Allô, Marty. Scorsese, le super-auteur ultime. N’est-il pas convoqué par téléphone dans le dernier Moretti, où le héros cherche à le joindre pour avoir son avis sur une question éthico-esthétique — à base de représentation de la violence à l’écran, of course —, et ainsi clouer le bec à ses contradicteurs. Je me suis aperçu, à la re-vision de Haewon et les hommes, que Moretti avait peut-être emprunté le gag à HSS. Enfin bref, deux autres super-auteurs pour dire que Scorsese est le parangon du genre, voilà de quoi clouer le bec à mes contradicteurs, s’il en était. Pourtant, est-ce le snobisme ultime qui me caractérise, ou parce que mon premier contact avec son cinéma fut le mal-aimé Cape Fear — j’avais détesté, il faudrait que je le revoie —, il y a nettement plus ultime que Scorsese dans la construction de mon goût personnel du cinéma d’auteur. Apprenez, si vous ne le savez pas déjà, que je n’aime ni Taxi Driver ni Mean Streets — il faudrait que je les revoie. Cependant il m’arrive d’être cueilli par un film — je pense par exemple au discuté New York, New York, qui m’avait subjugué. Bon, je dis ça, comme tout le monde j’aime Casino ou Les Affranchis, mais ce qu’il y a c’est que c’est globalement lourd et long, même si c’est très bien. Et donc autre exemple, Le Loup de Wall Street, qui a l’inexplicable honneur d’être celui que j’ai vu le plus grand nombre de fois, une fois sur deux ça coince.
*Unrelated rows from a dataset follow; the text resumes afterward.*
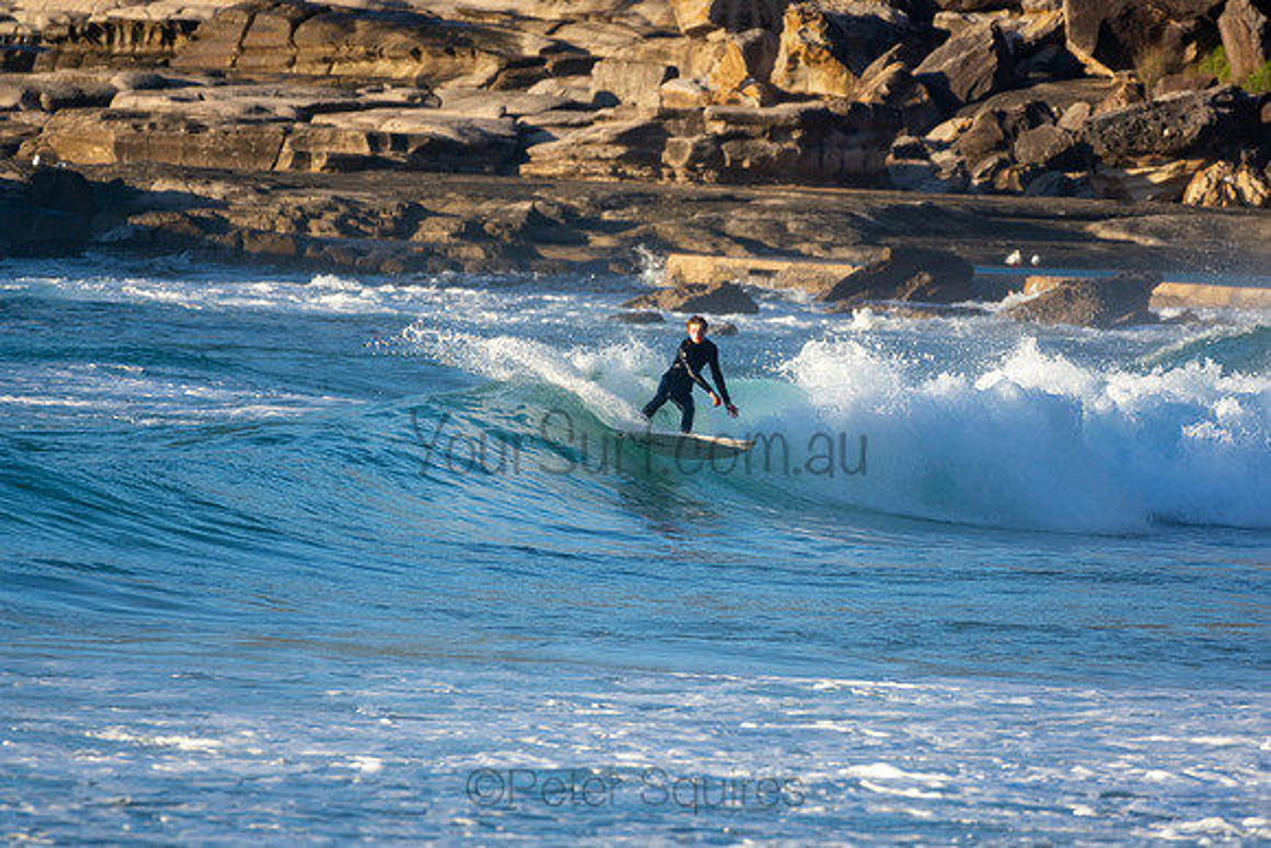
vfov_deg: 1.8
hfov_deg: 2.7
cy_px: 424
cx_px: 636
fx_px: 26484
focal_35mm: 750
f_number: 5.6
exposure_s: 1/640
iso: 250
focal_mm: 500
Tout cet interminable préambule avant de rentrer dans le vif du sujet, c’est un peu comme dans le film qui nous intéresse ici — comme je crois l’avoir entendu persifler dans quelques commentaires lus ici ou là. Pourtant non, en ce qui me concerne, j’ai beau préférer mon cinoche concis, une fois n’est pas coutume, je n’ai pas trouvé le temps long. De même, à l’inverse de ce qui se produit habituellement, la musique perpétuelle ne m’a pas incommodé, au contraire. Est-ce parce qu’elle est jouée à bas volume — musique partout, mais lointaine. Et du reste, elle se tait quand il faut, le silence apportant soudain une dose d’inquiétude. Il y a ainsi dans Killers of the Flower Moon une espèce de gauchissement des procédés hollywoodiens usuels. Petit a, champs-contrechamps légèrement décalés lors d’une des premières discussions De Niro/DiCaprio. Je ne sais pas comment vous l’expliquer, la tête de De Niro n’est pas exactement à la place où on l’attend sur l’écran. Manière de dire dès le départ sa duplicité — cette scène infusera son venin dans tous les champs-contrechamps suivants, plus classiques pourtant. Petit b, surgissement d’images étranges, comme celles d’ouvriers couverts de pétrole, témoins irréels du meurtre d’un Indien, ou celles des journaliers du ranch du maléfique De Niro, dansant tels des diables médiévaux dans les flammes d’un incendie volontaire. Petit c, n’oublions pas l’inattendue et émouvante avant-dernière séquence, qui brise le conformisme des cartons-épilogues. Ces effets ont plutôt la virtuosité discrète — celui le plus voyant est peut-être le jeu de DiCaprio, dont le visage figé dans une grimace prognathe ressemble à un masque de tragédie grecque. Gonflé d’avoir un personnage aussi peu aimable pour (anti)héros. Il reste bête et méchant jusqu’au bout, et pourtant son profond désarroi finit par toucher.
Tous ces effets au service d’un propos d’une grande noirceur, où d’infâmes Blancs assassinent des Indiens à la passivité quasi suicidaire, et où entre les crapules De Niro et DiCaprio et leur victime Gladstone se joue une histoire d’emprise à double étage, dont le fond de cupidité pourrit toute possibilité d’amour vrai. Mais j’ai déjà fait trop long, vous irez voir le film et vous en rendrez compte par vous-mêmes.